Exercise aim:
Starting with the line that has "459 347 5.45" in the records below and stopping after the line that has "Each line is", output every line exactly and nothing else; skip pictures.

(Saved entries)
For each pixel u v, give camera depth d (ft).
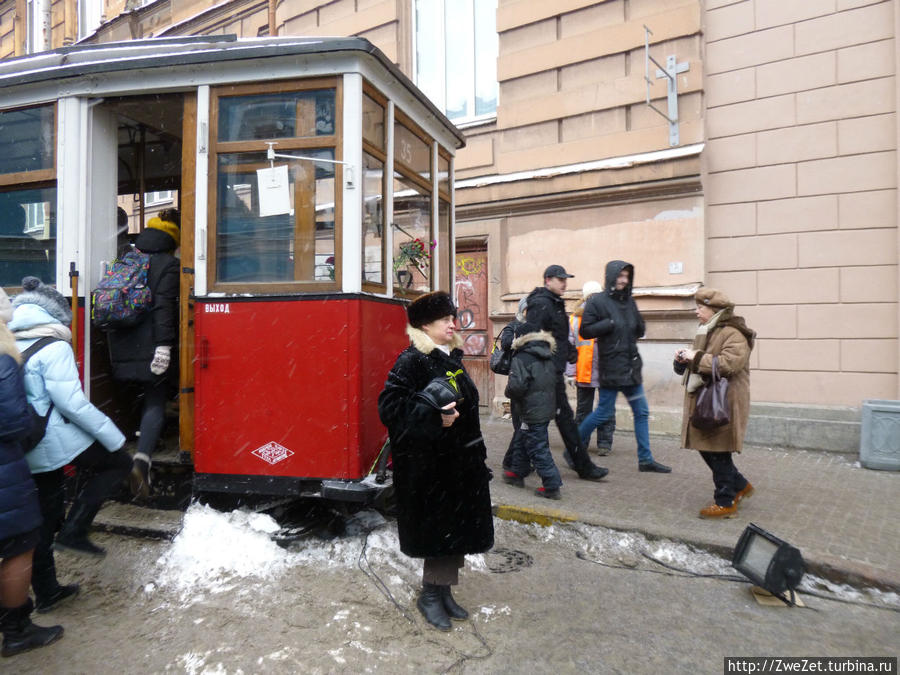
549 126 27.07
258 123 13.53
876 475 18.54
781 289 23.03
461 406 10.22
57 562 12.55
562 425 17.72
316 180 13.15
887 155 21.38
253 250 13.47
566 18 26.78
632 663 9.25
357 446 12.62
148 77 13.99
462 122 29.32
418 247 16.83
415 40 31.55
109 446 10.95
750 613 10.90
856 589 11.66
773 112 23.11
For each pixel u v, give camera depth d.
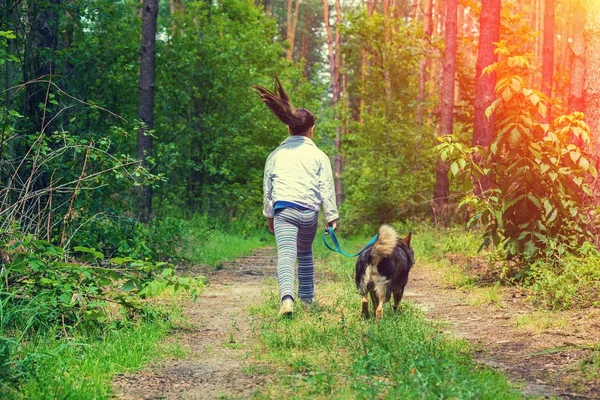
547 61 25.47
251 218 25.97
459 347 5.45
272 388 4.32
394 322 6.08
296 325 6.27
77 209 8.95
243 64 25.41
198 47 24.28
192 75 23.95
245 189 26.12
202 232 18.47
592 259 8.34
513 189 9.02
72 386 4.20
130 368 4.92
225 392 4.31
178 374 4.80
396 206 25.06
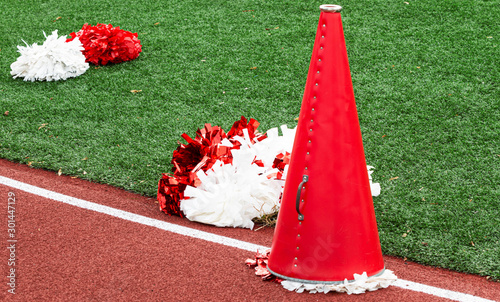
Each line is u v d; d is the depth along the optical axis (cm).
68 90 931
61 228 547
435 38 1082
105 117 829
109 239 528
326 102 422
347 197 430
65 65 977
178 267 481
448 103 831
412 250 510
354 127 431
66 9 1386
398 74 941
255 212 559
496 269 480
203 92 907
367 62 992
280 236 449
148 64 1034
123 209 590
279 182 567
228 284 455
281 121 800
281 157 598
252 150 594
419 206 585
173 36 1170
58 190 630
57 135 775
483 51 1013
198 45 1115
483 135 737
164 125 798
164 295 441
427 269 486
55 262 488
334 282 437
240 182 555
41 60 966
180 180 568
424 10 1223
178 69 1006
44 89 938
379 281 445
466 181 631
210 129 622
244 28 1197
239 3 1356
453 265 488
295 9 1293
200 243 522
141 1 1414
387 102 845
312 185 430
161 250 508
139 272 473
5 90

Solved problem:
459 347 5.45
272 388 4.32
394 322 6.08
296 325 6.27
77 209 8.95
243 64 25.41
198 47 24.28
192 75 23.95
245 189 26.12
202 232 18.47
592 259 8.34
513 189 9.02
72 386 4.20
130 368 4.92
225 392 4.31
178 374 4.80
396 206 25.06
Each line is u v d; d is the depth along the optical axis (cm).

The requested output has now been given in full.